Selected passage ::
===

At least 1 ambiguous-quality policy (sparse provisions; vague data-handling language; missing key sections) — to surface red flags.
At least 1 policy with notable data-handling features (AI-training rights, broad data-sharing, third-party advertiser ecosystem, cross-border data transfers without specified mechanism).
At least 1 policy with consumer-app focus (vs. enterprise focus) — different concerns surface.
At least 1 policy with regulated-industry context (financial services, healthcare, education) — additional regulatory lenses apply.

Documents can be sourced from the vendor's public website (privacy policies are typically published) and "anonymized" simply by replacing the vendor's name with a placeholder; the substantive content is what is being tested.

Test scenarios

Scenario 1: High-quality, market-standard privacy policy (baseline)

Inputs: A comprehensive SaaS-vendor privacy policy.

Expected output structure:

Markdown report with sections: "Bottom line" (summary recommendation: engage / escalate / decline), "Summary of practices" (factual summary of what the policy says), "Red flags / concerns" (issues warranting attention), "Open questions for the vendor" (gaps in the policy that require follow-up), "What this skill does not do".

===

Required action :: Could you reproduce the passage on choosing privacy policies and test scenarios word for word, in full?

===

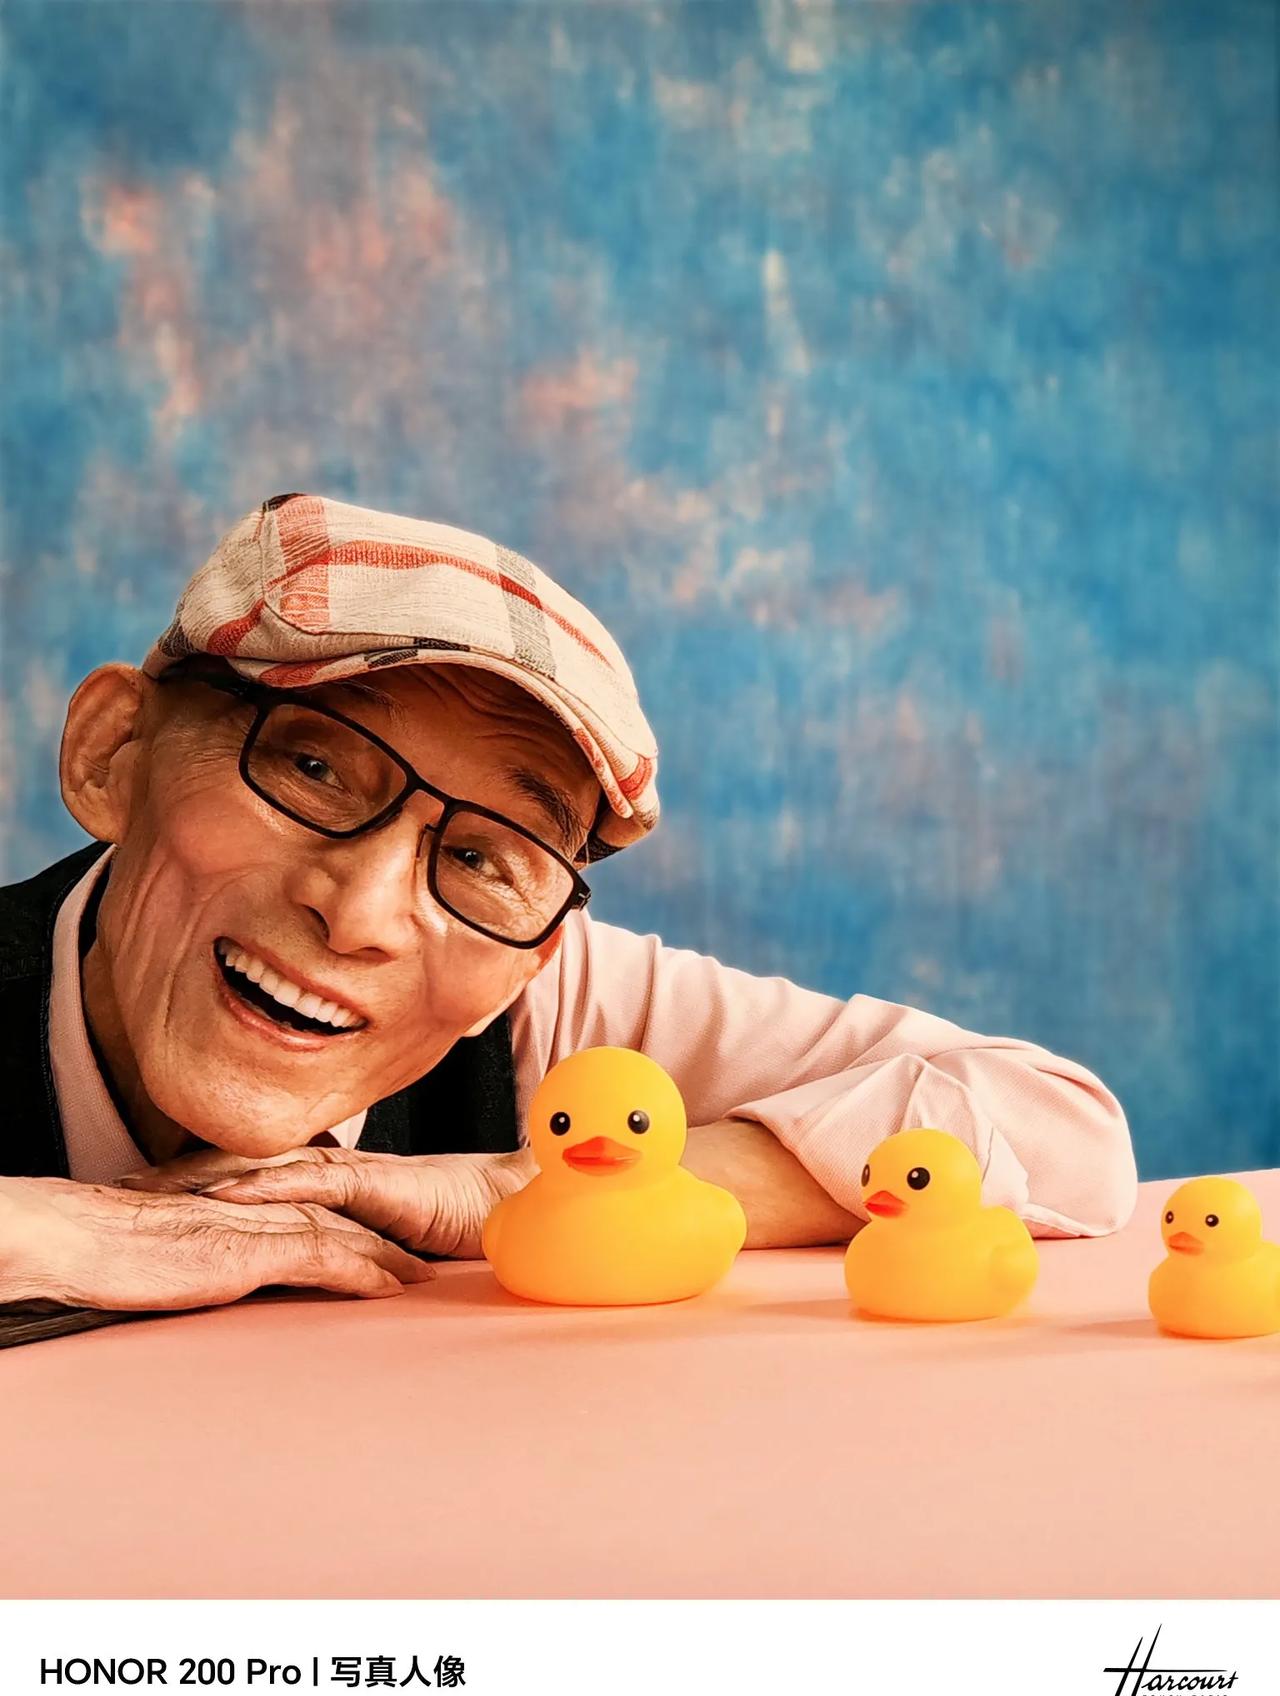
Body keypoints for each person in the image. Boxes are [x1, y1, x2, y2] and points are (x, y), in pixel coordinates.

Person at [0, 493, 1138, 1316]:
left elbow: (1062, 1129)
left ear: (534, 957)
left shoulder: (541, 999)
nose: (362, 915)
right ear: (116, 755)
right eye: (313, 768)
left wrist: (520, 1184)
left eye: (482, 855)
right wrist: (41, 1232)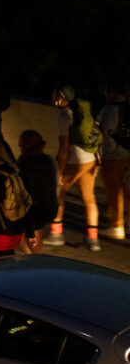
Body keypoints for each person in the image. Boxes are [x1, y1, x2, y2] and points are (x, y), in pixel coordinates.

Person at [46, 84, 101, 251]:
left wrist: (60, 172)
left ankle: (56, 234)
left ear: (60, 97)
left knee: (59, 192)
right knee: (89, 197)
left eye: (54, 94)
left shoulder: (65, 115)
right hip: (91, 158)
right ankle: (93, 240)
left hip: (77, 160)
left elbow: (64, 149)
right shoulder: (81, 111)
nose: (52, 96)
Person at [96, 80, 130, 240]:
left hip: (112, 156)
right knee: (127, 192)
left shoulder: (108, 110)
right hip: (127, 154)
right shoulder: (127, 108)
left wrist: (100, 156)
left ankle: (116, 226)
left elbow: (102, 135)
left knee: (114, 192)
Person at [16, 130, 59, 254]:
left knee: (32, 240)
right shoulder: (49, 161)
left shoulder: (25, 164)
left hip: (34, 209)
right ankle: (30, 259)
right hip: (50, 205)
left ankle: (35, 263)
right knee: (28, 236)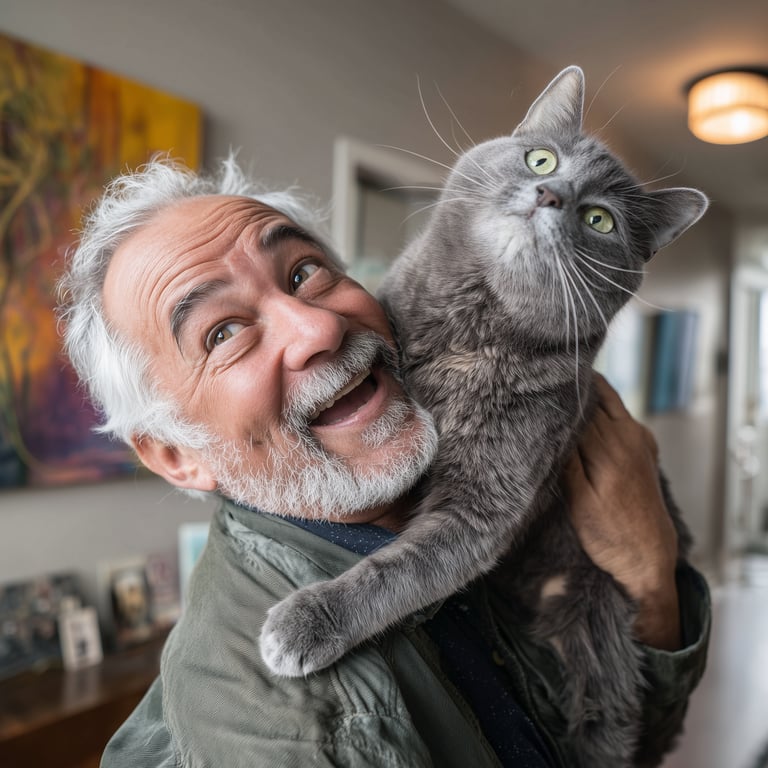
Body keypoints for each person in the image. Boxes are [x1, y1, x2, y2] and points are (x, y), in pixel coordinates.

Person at [58, 155, 710, 768]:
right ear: (176, 455)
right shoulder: (280, 719)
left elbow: (611, 737)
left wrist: (651, 584)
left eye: (303, 272)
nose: (318, 328)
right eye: (223, 332)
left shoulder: (463, 472)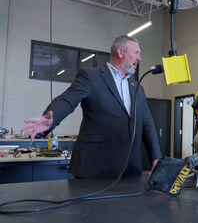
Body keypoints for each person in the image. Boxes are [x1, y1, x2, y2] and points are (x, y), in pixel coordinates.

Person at [21, 35, 161, 178]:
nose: (139, 58)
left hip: (130, 170)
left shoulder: (137, 88)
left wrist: (156, 158)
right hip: (95, 167)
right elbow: (67, 100)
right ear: (120, 52)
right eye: (136, 53)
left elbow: (147, 124)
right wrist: (51, 117)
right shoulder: (91, 77)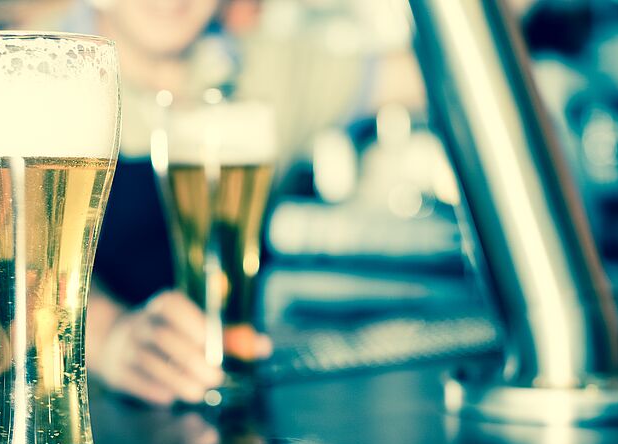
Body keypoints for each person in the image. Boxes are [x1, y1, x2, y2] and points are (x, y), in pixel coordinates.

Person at [68, 0, 423, 405]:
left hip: (228, 398)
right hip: (62, 421)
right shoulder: (32, 64)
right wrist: (105, 336)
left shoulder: (267, 69)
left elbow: (446, 76)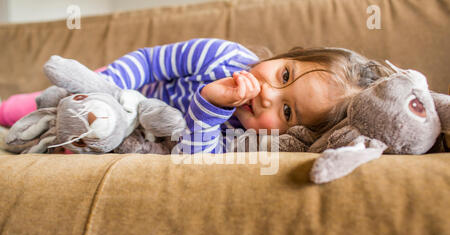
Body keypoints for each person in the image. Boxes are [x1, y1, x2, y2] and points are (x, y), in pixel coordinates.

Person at [0, 38, 391, 154]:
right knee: (25, 106)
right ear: (287, 55)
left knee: (54, 137)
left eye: (288, 111)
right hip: (119, 92)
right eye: (284, 74)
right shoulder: (223, 55)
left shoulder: (250, 141)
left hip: (134, 135)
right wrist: (107, 86)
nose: (268, 94)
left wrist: (209, 108)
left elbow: (190, 158)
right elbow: (151, 62)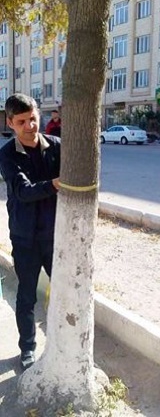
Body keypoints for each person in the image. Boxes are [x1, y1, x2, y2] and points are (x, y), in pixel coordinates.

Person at [0, 94, 60, 370]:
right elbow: (23, 192)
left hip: (56, 237)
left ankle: (62, 345)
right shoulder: (7, 154)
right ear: (10, 122)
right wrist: (57, 184)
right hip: (24, 238)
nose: (30, 126)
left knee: (62, 291)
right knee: (27, 296)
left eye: (33, 119)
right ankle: (27, 348)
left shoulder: (58, 147)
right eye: (22, 121)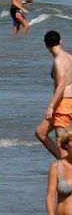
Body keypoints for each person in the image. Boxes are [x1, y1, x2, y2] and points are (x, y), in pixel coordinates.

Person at [36, 30, 72, 159]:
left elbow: (61, 85)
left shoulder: (58, 61)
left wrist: (50, 107)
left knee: (62, 144)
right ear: (61, 41)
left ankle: (65, 164)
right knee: (40, 132)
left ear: (45, 45)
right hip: (66, 103)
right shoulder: (70, 57)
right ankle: (62, 161)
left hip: (63, 104)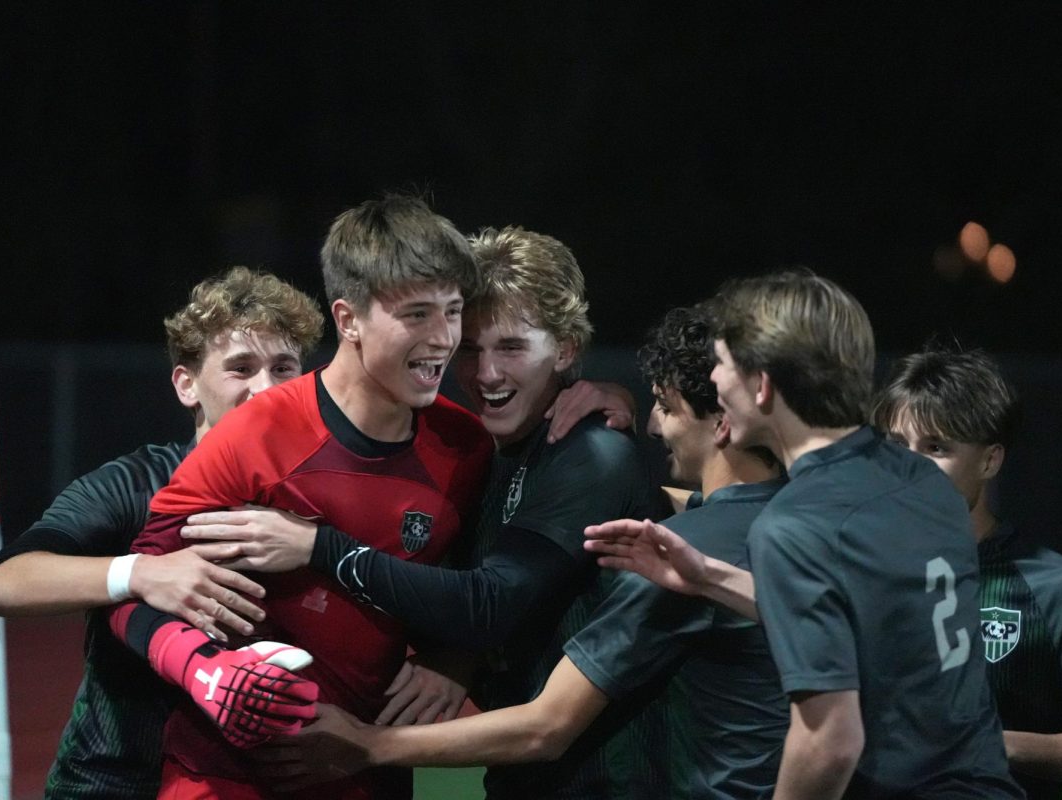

===

Response area ::
At least 1 ambiguous-quality policy (sparse provisions; vague data-handling language; missing key sections) — to surface red flags.
At least 1 policy with notable data-handling features (AI-training rights, broad data-sharing, third-party advertiser ecosystem, cross-border data transfers without specified mechanism).
At least 1 policy with consumer-app focus (vs. enterprise focus) — different concerns surface.
At least 1 policy with regulated-industry context (financial services, healthcare, education) — additional regulatory lenses apply.

Documents can be sourced from the vendor's public website (privacy policies are typically published) and "anonymized" simply by replacing the vendor's name with a placeholder; the substantive content is what is being tested.

Test scenarios

Scenario 1: High-quality, market-standard privacy policy (baseline)

Inputs: A comprehensive SaaS-vendor privacy policy.

Expected output structure:

Markdown report with sections: "Bottom line" (summary recommendation: engage / escalate / decline), "Summary of practices" (factual summary of what the policy says), "Red flags / concerns" (issues warranting attention), "Open questions for the vendor" (gaps in the policy that require follow-up), "What this skill does not do".